Not sure what is the question.
But this is probably nr_hw_queues > 1?
Yes.
So for nvme-tcp I don't expect blk_mq_complete_need_ipi to return true
in normal operation. That leaves the teardowns+aborts, which aren't very
interesting here.
The process context invocation is nvme_tcp_complete_timed_out().
Yes.
I would note that nvme-tcp does not go to sleep after completing every
I/O like how sebastian indicated usb does.
Having said that, today the network stack is calling nvme_tcp_data_ready
in napi context (softirq) which in turn triggers the queue thread to
handle network rx (and complete the I/O). It's been measured recently
that running the rx context directly in softirq will save some
latency (possible because nvme-tcp rx context is non-blocking).
So I'd think that patch #2 is unnecessary and just add overhead for
nvme-tcp.. do note that the napi softirq cpu mapping depends on the RSS
steering, which is unlikely to match rq->mq_ctx->cpu, hence if completed
from napi context, nvme-tcp will probably always go to the IPI path.

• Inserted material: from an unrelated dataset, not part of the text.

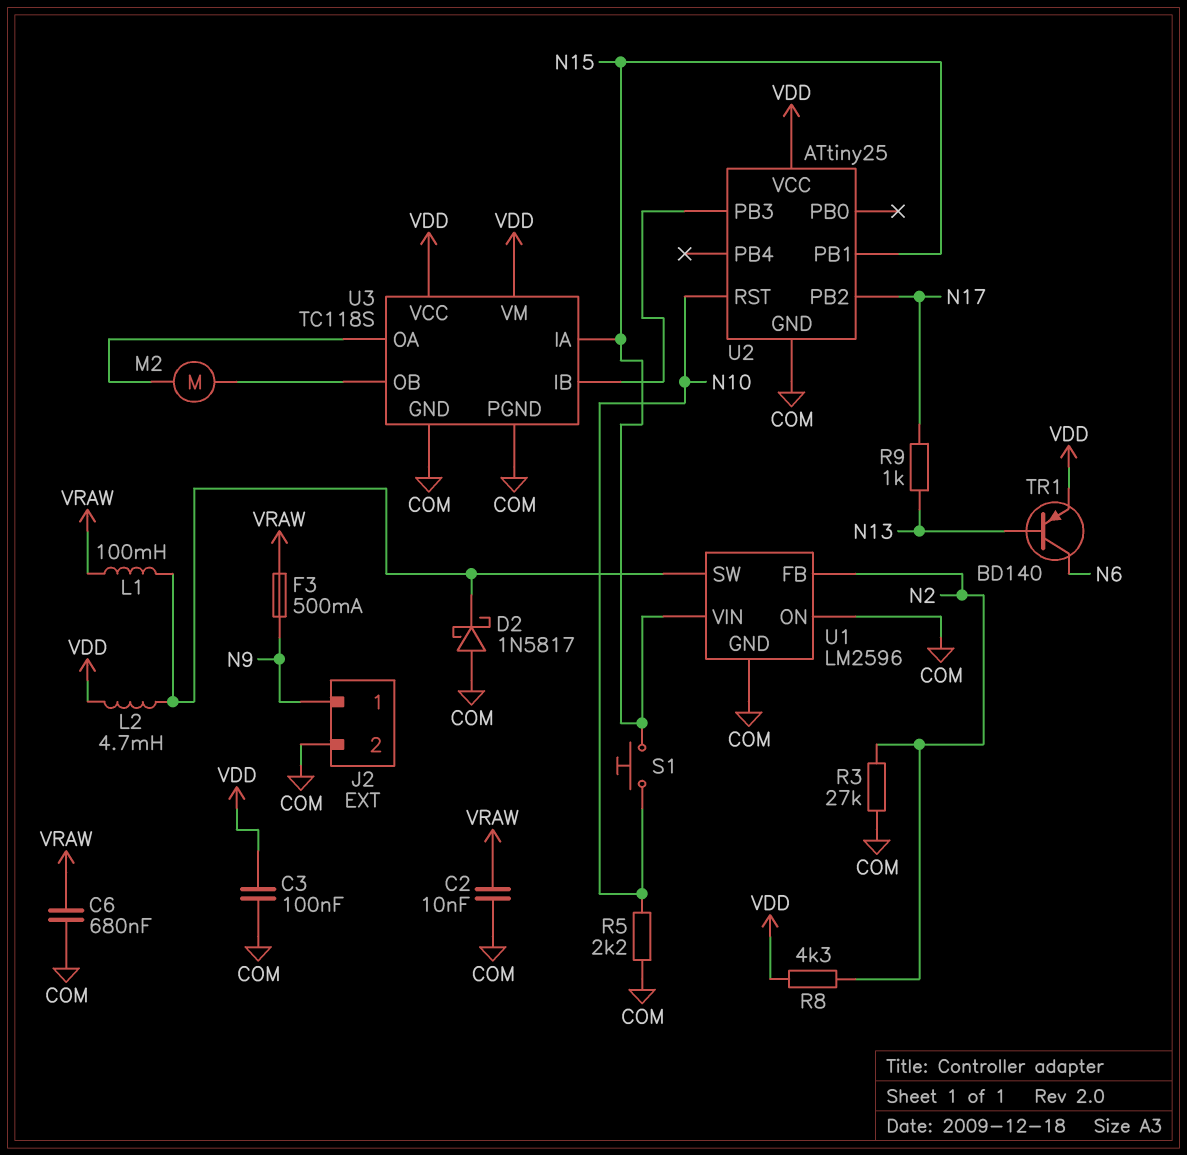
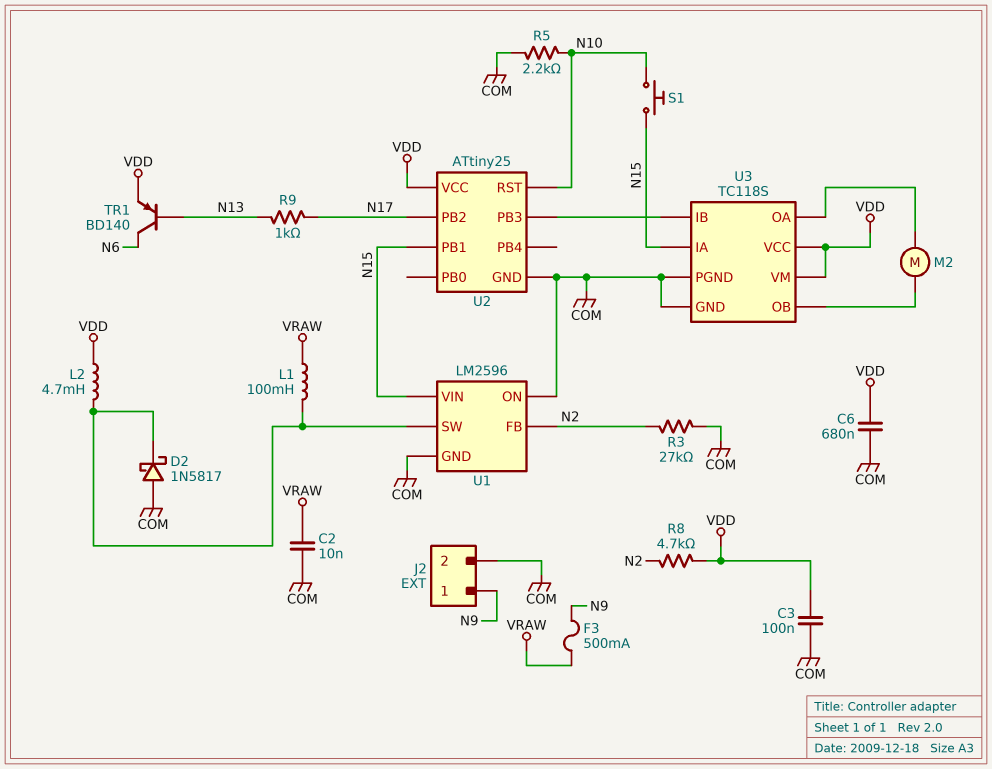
C6: 680nF (COM, VRAW) -> 680nF (COM, VDD)
R8: 4.3k (N2, VDD) -> 4.7k (N2, VDD)

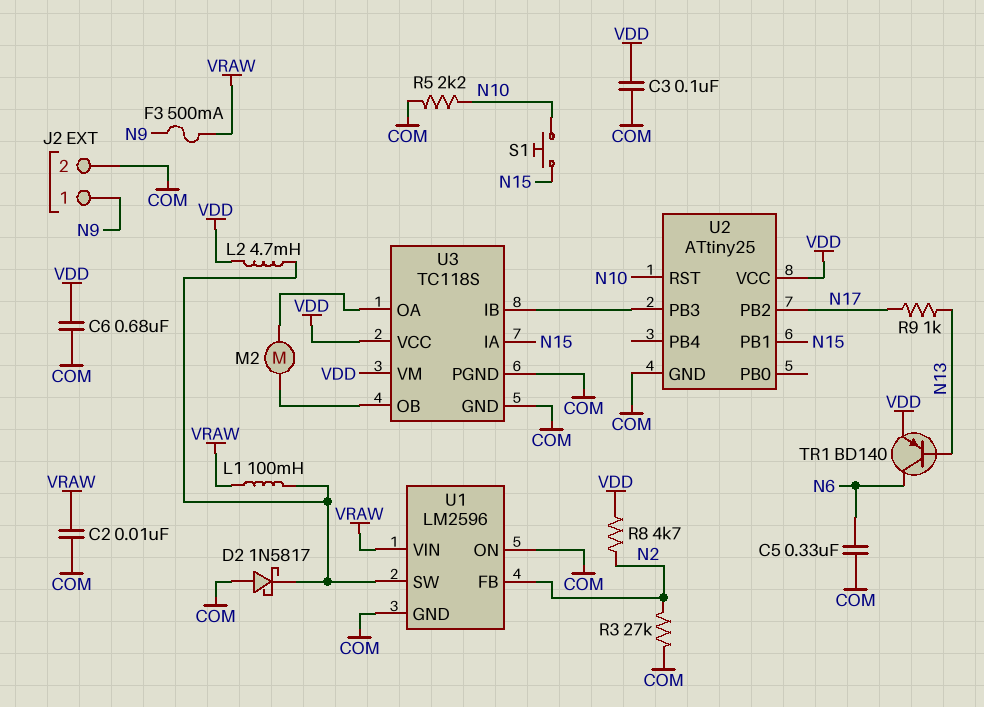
C5: none -> 330nF (COM, N6)
U1 pin VIN: N15 -> VRAW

but running it in softirq on the remote CPU would still allow of other
packets to come on the remote CPU (which would block BLOCK sofirq if
NET_RX is already running).
Not sure I understand your comment, if napi triggers on core X and we
complete from that, it will trigger IPI to core Y, and there with patch
#2 is will trigger softirq instead of calling ->complete directly no?